But we did find a study by Professor Mark Cohen at Vanderbilt University that breaks down the lifetime costs imposed by a career criminal. In a 1998 article, he looked at a target population of chronic juvenile offenders who are assumed to continue a life of crime as an adult. The assumptions used in this study include that a typical adult crime career is six years and the criminal spends nearly eight years in prison. Using 1997 dollars, he concluded that the total external costs of a life of crime range from $ 1. 5 to $ 1. 8 million (Cohen, “The Monetary Value of Saving a High-Risk Youth,” Journal of Quantitative Criminology, Vol. 14, No. 1, 1998).

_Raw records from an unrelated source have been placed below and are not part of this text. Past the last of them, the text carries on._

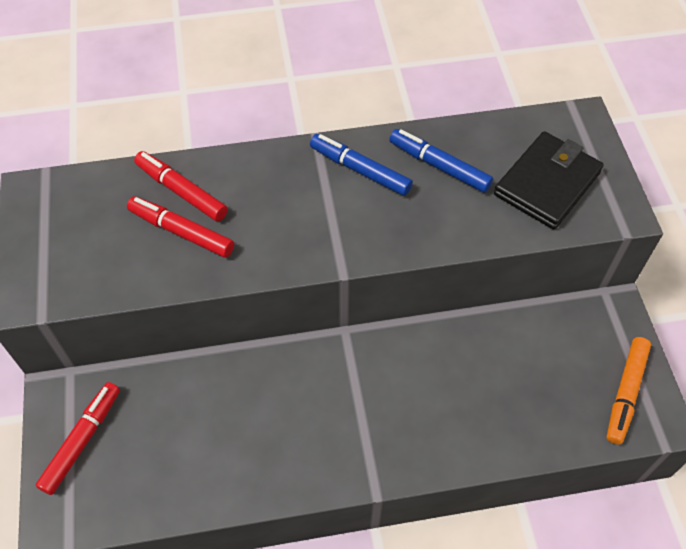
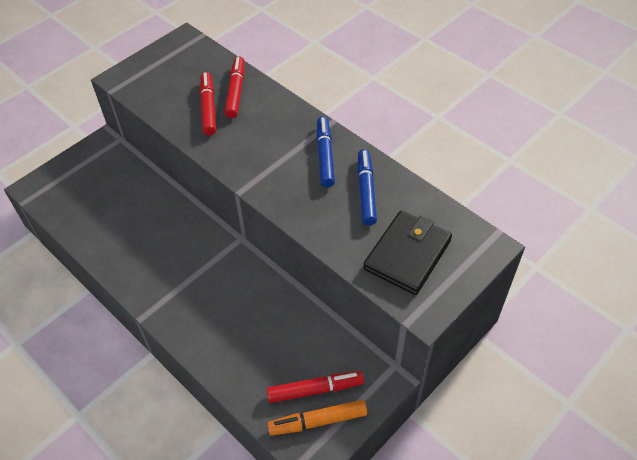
camera: 55 degrees right, 5 degrees down
(82, 440) = (84, 169): red marker -> red marker (315, 390)
(547, 184) = (407, 255): black wallet -> black wallet turned 60 degrees counterclockwise

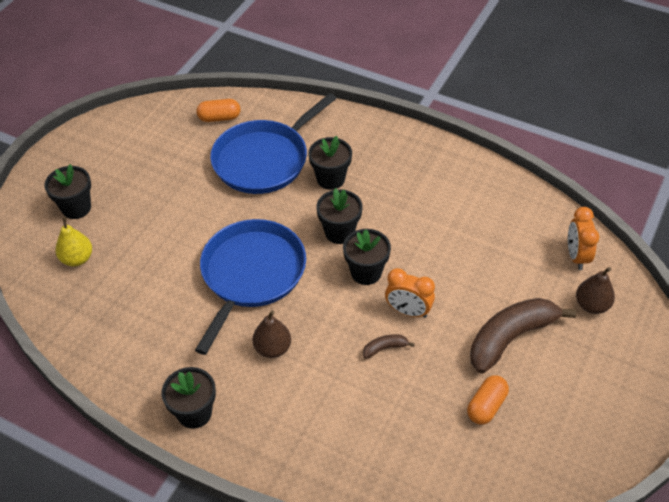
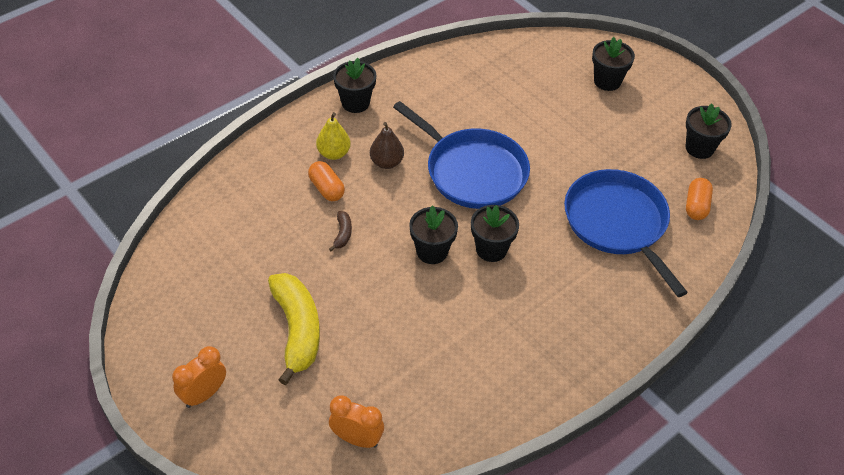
camera: 110 degrees right, 0 degrees up
(77, 259) = (546, 71): yellow pear -> yellow pear (333, 153)
(330, 179) = (567, 267): black flower pot -> black flower pot (699, 148)
(408, 311) = (371, 265): orange clock -> orange clock (204, 394)
(486, 406) = (244, 280): orange capsule -> orange capsule (326, 189)
(511, 338) = (297, 330): brown banana -> yellow banana
(591, 305) = (291, 418): brown pear -> none

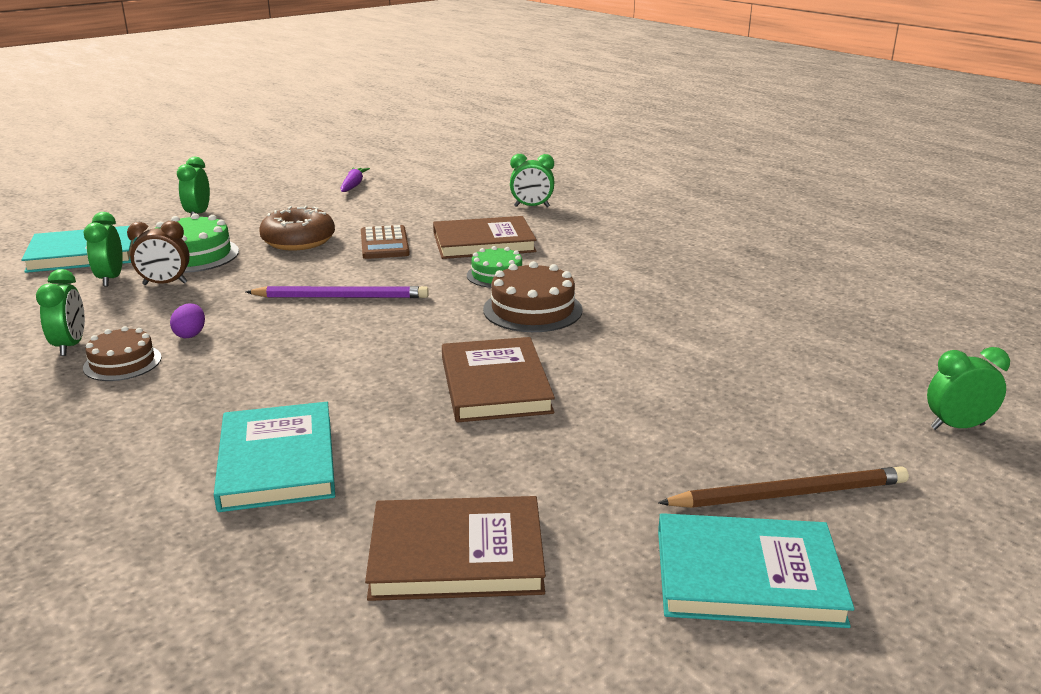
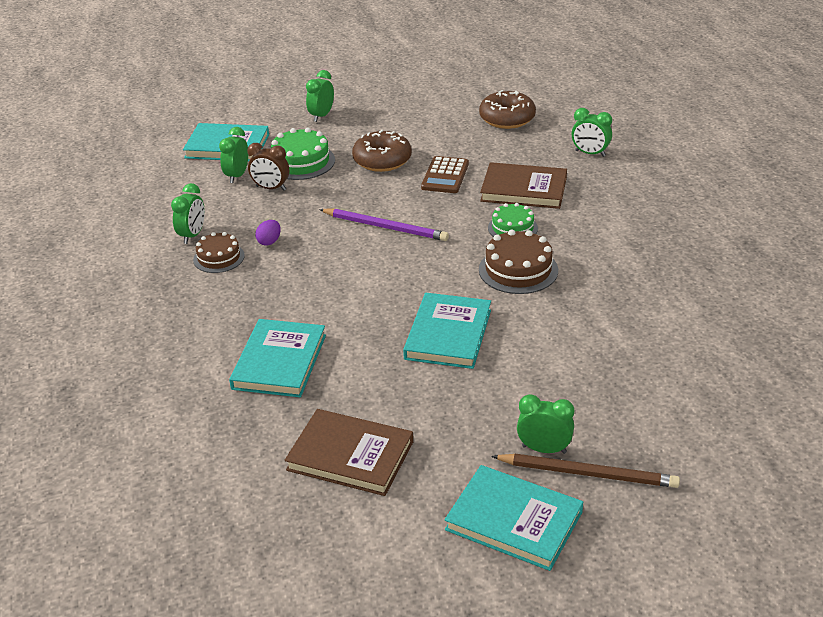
camera: 25 degrees right, 10 degrees up
(353, 185) = (455, 101): purple carrot -> none
(421, 192) = (507, 118): none -> brown donut
(495, 385) = (448, 334): brown book -> turquoise book
(957, 426) = (763, 455): green clock -> green clock (544, 449)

Using 1997 dollars, Cohen estimated:
1. $ 165,000 in victim costs per year of a criminal's career (about 35% attributable to tangible costs such as lost wages and medical bills and 65% attributable to the value of lost quality of life to victims);
2. the average career criminal annually adds $ 40,000 to the cost of the criminal justice system (including investigation, defense, incarceration, parole, and probation); and
3. the prisoner is not a productive member of society while incarcerated and, based on an average of eight years in prison, the total foregone earnings for a career criminal is $ 60,000 or $ 52,000 in present value terms.
Cohen concluded that juvenile delinquency between age 14 and 17 imposes $ 83,000 to $ 335,000 while an adult career criminal adds $ 1. 4 million. He concluded that the total external costs of a life of crime range from $ 1. 5 to $ 1. 8 million. Of this amount, about 25% is tangible victim costs, 50% lost quality of life, 20% criminal justice costs, and 5% offender productivity losses (Cohen, “The Monetary Value of Saving a High-Risk Youth,” Journal of Quantitative Criminology, Vol. 14, No. 1, 1998).